The pithy message of ‘A Diagnosis’ though, is that this actually means very little. Finding out what ‘illness’ you have will not magically ‘fix’ you. I know this because I’m becoming increasingly sure that what I personally suffer from isn’t anxiety and depression, as I first thought. Yes, I have panic attacks and incredibly low moods, but the situation is actually a lot more nuanced than that (subtle nod to the CEG fans out there reading this.) I’ve always been able to go from 0-10 emotionally. People tell me that when I was a teenager, I would fly into sudden, un-explainable rages over trivial things like coffee, something which I have absolutely no recollection of, despite multiple people telling me so. I come across as incredibly blunt and rude to strangers/new acquaintances, without meaning to – I am physically incapable of sounding any other way. I feel emotions extremely intensely but am unable to express/verbalise them. On top of that, I have very intense paranoid feelings that people hate me/people can hear my thoughts/are looking at me funny. I also physically cannot be still. Even in my sleep, my legs will be cycling up and down the mattress When awake, I’ll be tapping foot or moving my hands or shaking my head – I also talk at the speed of light and can’t control the speed of my speech. I find my emotions can swing incredibly quickly, where I can be extremely happy and excited and then extremely low later that same day. All of these symptoms are still fully present whilst I’m taking a high dose of an SSRI anti-depressant. Add to this almost permanent anxiety and a feeling of being fully out of control at all times, and I don’t think this is just plain depression.
I just don’t know.
So I have an appointment for a full psychiatric assessment with a Consultant Psychiatrist this week and in the back of my head, I want a new diagnosis. Because there’s a tiny voice saying a diagnosis will save me, will show me that I can survive this.
“So put me in a bottle, slap a label on,
List out the side-effects, then worries be gone,
‘Cause finally I’ll know this,
My mother keeps telling me I need to go to therapy, but I’ve always been of the mindset that they can’t help me.
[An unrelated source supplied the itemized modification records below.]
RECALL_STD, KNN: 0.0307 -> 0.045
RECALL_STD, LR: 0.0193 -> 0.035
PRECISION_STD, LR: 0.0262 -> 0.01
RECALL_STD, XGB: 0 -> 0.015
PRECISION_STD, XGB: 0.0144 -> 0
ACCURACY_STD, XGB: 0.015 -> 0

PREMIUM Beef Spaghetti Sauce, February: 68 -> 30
Most medical professionals are horribly dismissive or condescending and I’ve come across quite a few infuriating counsellors in my time.
“Oh, the doctors I’ve met who didn’t get me!”
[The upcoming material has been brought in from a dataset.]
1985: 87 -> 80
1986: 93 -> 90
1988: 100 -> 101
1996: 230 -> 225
Also, it’s inherently against my personality to talk to strangers about feelings. Put it this way, when my first dog died, I told nobody until we got our new dog a few months later. When my grandfather died, I did not cry a single tear, despite being devastated. The latter occasion led to my parents calling me ‘cold’ and ‘callous’ over the dinner table multiple times, that I ‘didn’t have a heart’, that they were ashamed to call me their daughter as I did not care. This is how bad my communication issues are and how much I internalise emotion and thoughts. If I cannot shed a tear in front of my parents, how could I EVER talk about these things to a counsellor?
I’m starting to run out of options, and I’m starting to feel more out-of-control as each day goes on. I’m less and less sure that I’ll be able to save myself from my own mind in the future. I’ve spoken on this blog before about how mental health issues make you feel broken, and right now, I feel like I’m breaking apart. I was feeling confident two weeks ago, that I’d learnt how to separate my mental illness from myself, but now they’ve fused together again and I’m nothing but a squirming mass of confusion and panic at all times. You’d never know it to look at me though. Right now, sat at this table, I appear calm and focussed as I write. Instead, the room is spinning as I’m so anxious I feel like I’m made of white noise and my foot is darting wildly up and down under my chair. My hands are shaking and I feel almost like I’m in an out-of-body experience, like I’m watching the café around me as if it’s a TV show.
I started writing this post as the panic attack started because I couldn’t focus on anything else anyway.
It’s exhausting pulling yourself up off of a cliff-edge using only one hand.